NEW YORK, NY – Members of the United Nations Security Council voted unanimously to assign Charlie Sheen the task of snorting and/or injecting all of the weapons grade chemicals stockpiled in Syria. U.N. Officials say Sheen was selected based on his consistent demonstration of a super-human capacity for chemical metabolism.
Reports indicate Sheen will not receive payment for his services but instead has been granted a lifelong immunity from all forms of drug testing. Sheen will also have 24/7 companionship of several Syrian working girls during his chemical expulsion tour.
“I’m proud that my particular skill set can be used to make the world a safer place,” commented Sheen during a U.N. press briefing. “I’m in top form because I’ve been building my tolerance at New York music festivals all summer.”
At Sheen’s suggestion, the code name for the operation has been designated, OPERATION TUESDAY. “I saw the list of chemicals and trust me, this is Tuesday for me,” said Sheen.

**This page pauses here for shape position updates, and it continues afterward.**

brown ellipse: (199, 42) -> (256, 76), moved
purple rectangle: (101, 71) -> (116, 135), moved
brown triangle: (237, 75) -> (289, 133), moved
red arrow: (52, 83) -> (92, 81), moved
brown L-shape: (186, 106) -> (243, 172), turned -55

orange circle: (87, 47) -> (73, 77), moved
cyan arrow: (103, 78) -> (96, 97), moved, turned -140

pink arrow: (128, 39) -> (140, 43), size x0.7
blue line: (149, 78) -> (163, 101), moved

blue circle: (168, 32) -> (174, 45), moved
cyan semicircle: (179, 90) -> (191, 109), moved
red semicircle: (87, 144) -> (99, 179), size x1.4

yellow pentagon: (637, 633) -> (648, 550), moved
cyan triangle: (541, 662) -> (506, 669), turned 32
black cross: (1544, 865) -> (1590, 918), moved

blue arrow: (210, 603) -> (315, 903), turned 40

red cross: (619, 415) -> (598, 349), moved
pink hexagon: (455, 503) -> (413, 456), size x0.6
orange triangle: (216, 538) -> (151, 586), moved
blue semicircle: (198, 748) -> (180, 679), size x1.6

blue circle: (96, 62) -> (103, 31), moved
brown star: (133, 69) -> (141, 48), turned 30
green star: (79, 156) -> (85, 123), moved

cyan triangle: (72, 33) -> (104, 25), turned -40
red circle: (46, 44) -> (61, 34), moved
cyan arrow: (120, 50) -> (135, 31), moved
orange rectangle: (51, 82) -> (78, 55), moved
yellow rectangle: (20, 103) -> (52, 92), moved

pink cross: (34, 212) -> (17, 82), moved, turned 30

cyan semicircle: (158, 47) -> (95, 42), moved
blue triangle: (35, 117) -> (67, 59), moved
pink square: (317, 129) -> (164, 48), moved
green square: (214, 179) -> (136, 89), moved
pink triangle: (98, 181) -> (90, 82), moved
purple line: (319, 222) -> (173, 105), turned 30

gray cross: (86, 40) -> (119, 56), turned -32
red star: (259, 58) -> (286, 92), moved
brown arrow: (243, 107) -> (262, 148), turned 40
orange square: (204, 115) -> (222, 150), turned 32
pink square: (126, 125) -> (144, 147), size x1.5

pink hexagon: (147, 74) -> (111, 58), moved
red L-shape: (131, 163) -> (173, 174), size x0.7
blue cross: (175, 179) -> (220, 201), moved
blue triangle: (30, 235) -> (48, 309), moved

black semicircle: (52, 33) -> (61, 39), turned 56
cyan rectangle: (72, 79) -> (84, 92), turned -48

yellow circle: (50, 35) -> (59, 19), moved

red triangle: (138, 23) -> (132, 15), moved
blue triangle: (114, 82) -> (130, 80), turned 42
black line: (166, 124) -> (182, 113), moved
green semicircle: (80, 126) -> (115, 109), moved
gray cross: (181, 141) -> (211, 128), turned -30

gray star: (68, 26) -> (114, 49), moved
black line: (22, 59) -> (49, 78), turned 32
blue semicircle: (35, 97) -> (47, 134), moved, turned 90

Asked how he plans to consume such a large volume of chemicals, Sheen offered, “I plan on snorting most of the stuff. But some of the more harsh materials I plan to inject in order to protect what’s left of my mucous membranes. If I need any help with a few lines here or there, my buddy Bob Downey Jr. said he can join me before Iron Man 4 starts filming.”
Military officials say several U.S. drones will closely monitor and report on Sheen’s activities throughout the operation. Sheen maintains a casual perspective regarding military monitoring stating, “I don’t mind the drones. They’re just a more expensive version of an electronic ankle bracelet to which I have grown quite accustomed.”